L’autre grand gagnant de cette prise de pouvoir de Steinmeier est Franz Müntefering. Lui aussi est un symbole des années Schröder et de ses réformes rassemblées sous le nom d’ « Agenda 2010 ». Dès l’annonce de la démission de Beck, il s’est vu proposer une nomination comme chef du SPD, poste qu’il a déjà occupé entre 2004 et 2005. Proposition qu’il a acceptée et qui sera soumis au vote des militants lors d’un prochain congrès extraordinaire dont la date reste à définir. L’ancien ministre du Travail et vice-chancelier au sein de la Grande coalition s’était retiré du monde politique il y a un an pour s’occuper de sa femme atteinte d’un cancer et décédée l’été dernier. Il y a quelques semaines, il avait annoncé son retour sur la scène politique et participé à un meeting électoral en Bavière.

 

Dans l'héritage de Schröder

 

Avec la candidature de Steinmeier et le retour de Müntefering à la tête du SPD, c’est une victoire pour les réformateurs du parti social-démocrate et un recentrage évident en vue de la campagne à venir. En revanche, c’est une sévère claque pour l’aile gauche du SPD, favorable à un rapprochement avec la gauche radicale et qui compte malgré tout sur l’élection d’Andrea Ypsilanti pour reprendre du poids dans le parti. La chef du SPD dans le Land de Hesse tente, à la fin du mois, après un premier échec, de se faire élire à la tête du Land avec le soutien de die Linke. Ce serait une première dans une région de l’ouest de l’Allemagne et offrirait une possibilité de coalition supplémentaire pour le SPD en vue de 2009 en cas de réussite.
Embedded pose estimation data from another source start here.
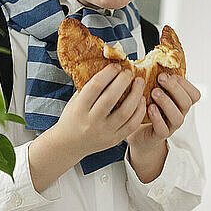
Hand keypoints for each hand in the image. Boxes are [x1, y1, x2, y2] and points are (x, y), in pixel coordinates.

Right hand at [28, 63, 144, 191]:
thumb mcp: (75, 101)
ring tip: (139, 83)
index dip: (107, 73)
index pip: (94, 87)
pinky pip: (132, 125)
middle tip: (129, 72)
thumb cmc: (72, 118)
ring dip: (135, 94)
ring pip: (125, 112)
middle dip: (122, 82)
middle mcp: (91, 122)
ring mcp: (104, 133)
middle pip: (110, 98)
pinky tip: (141, 100)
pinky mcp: (114, 140)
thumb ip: (88, 86)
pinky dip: (139, 111)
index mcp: (79, 109)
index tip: (116, 66)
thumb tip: (107, 67)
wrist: (68, 145)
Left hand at [127, 73, 200, 159]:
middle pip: (186, 102)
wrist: (135, 130)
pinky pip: (163, 129)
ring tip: (154, 92)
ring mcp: (170, 126)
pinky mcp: (158, 135)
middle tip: (161, 78)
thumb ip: (156, 78)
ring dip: (166, 102)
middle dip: (174, 88)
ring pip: (177, 117)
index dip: (185, 84)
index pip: (194, 94)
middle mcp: (178, 114)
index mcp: (179, 102)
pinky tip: (150, 108)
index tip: (170, 74)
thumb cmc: (144, 107)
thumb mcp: (152, 90)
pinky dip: (157, 118)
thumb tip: (154, 58)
Un cas de figure rejetée catégoriquement pour l'instant par le courant réformateur du SPD.

 

Débarrassé de l’image et de la présence embarrassante de Kurt Beck et disposant désormais d’un futur soutien de poids à la tête du parti avec la nomination quasi-acquise de Franz-Müntefering, Steinmeier a toutes les cartes en main pour relancer un SPD au plus bas dans les sondages et lui éviter une défaite historique en septembre 2009. Le défi à relever sera difficile mais sa position de vice-chancelier et de chef de la diplomatie donne à cet ancien juriste de 52 ans une position intéressante pour affronter Angela Merkel et sa popularité qui bat toujours des records. Reste à savoir si la gauche du parti jouera le jeu et acceptera les orientations politiques proposées par Steinmeier et Müntefering. Car le SPD est loin d’avoir soldé les années Schröder.